| What this task involves |
Repeat exactly, and only, the lines running from the one that holds "hfov_deg: 28.8" to the end of the records.

Supplied records below:

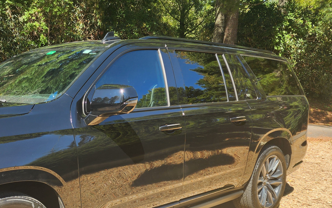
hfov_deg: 43.5
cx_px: 75
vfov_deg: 28.6
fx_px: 398
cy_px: 163
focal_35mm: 44
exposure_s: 1/392
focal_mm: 6.4
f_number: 1.8
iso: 12
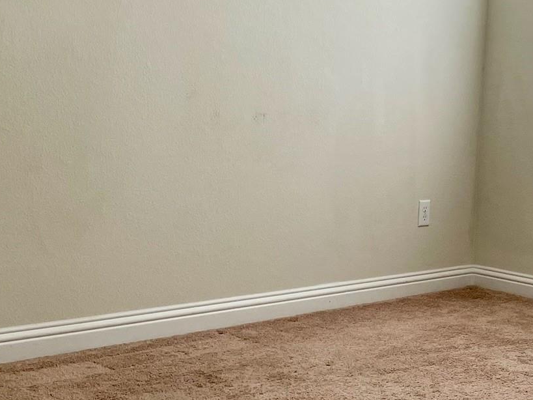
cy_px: 115
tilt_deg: -0.5
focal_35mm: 65
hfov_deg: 28.8
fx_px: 1001
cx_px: 470
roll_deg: -2.3
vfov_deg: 22.4
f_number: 1.6
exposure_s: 1/120
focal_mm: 4.2
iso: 125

End of Supplied records.

| Completed task |
hfov_deg: 28.8
fx_px: 1001
cx_px: 470
roll_deg: -2.3
vfov_deg: 22.4
f_number: 1.6
exposure_s: 1/120
focal_mm: 4.2
iso: 125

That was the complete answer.